Would you copy the listing below exactly, keeping the pictures out?

= GIVEN DATA =

========================================================================

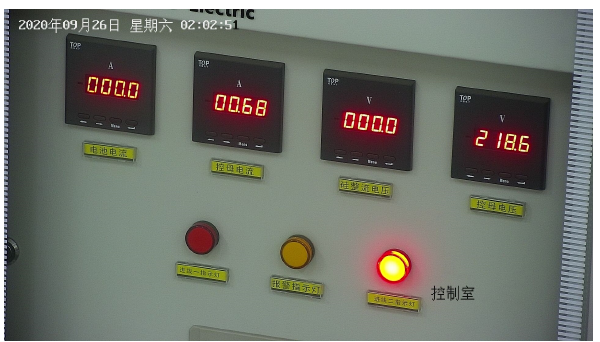
Figure 6. Original image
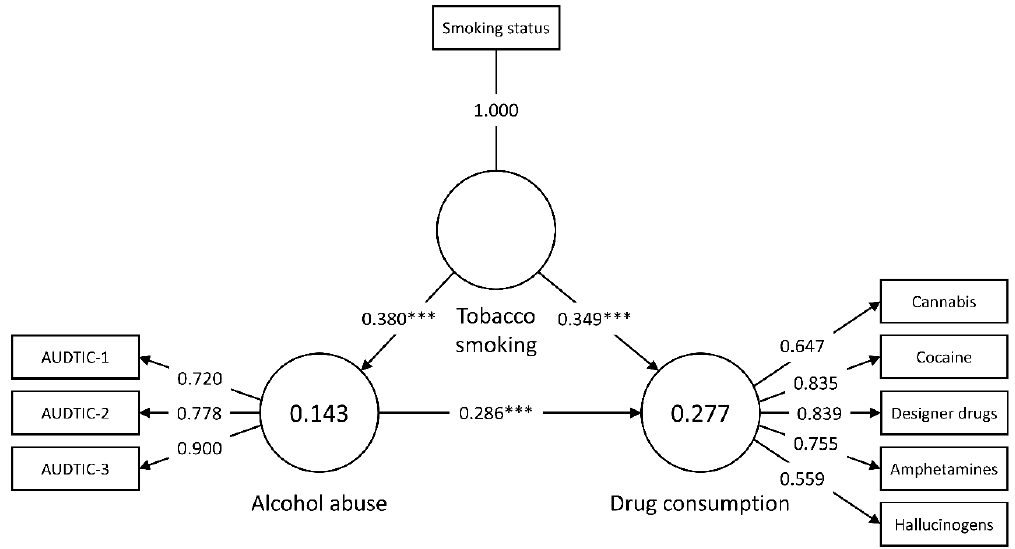
Figure 2. Path analysis of the mediating relationship. *** p < 0.001. Table 5. Assessment of the measurement model (reflective).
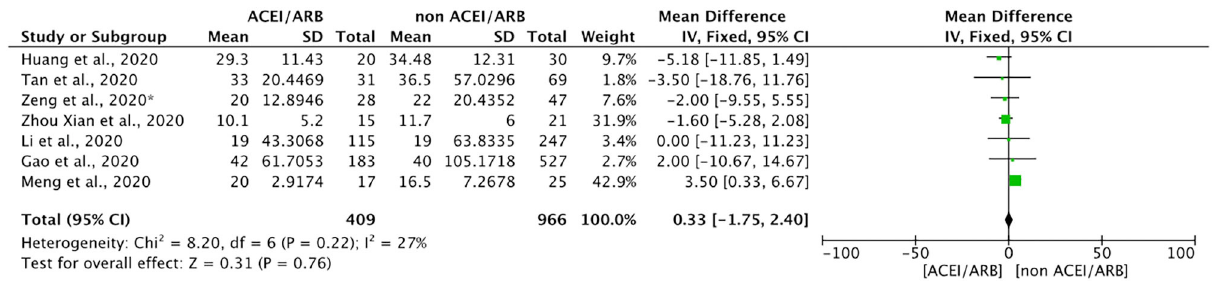
FIGURE 4 | Forest plot showing the effects of ACEIs/ARBs on hospitalization duration in patients with COVID-19. SE, standard error; IV, inverse variance; df, degrees of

========================================================================

= OUTPUT OF THE EXERCISE =
Figure 6. Original image
Figure 2. Path analysis of the mediating relationship. *** p < 0.001. Table 5. Assessment of the measurement model (reflective).
FIGURE 4 | Forest plot showing the effects of ACEIs/ARBs on hospitalization duration in patients with COVID-19. SE, standard error; IV, inverse variance; df, degrees of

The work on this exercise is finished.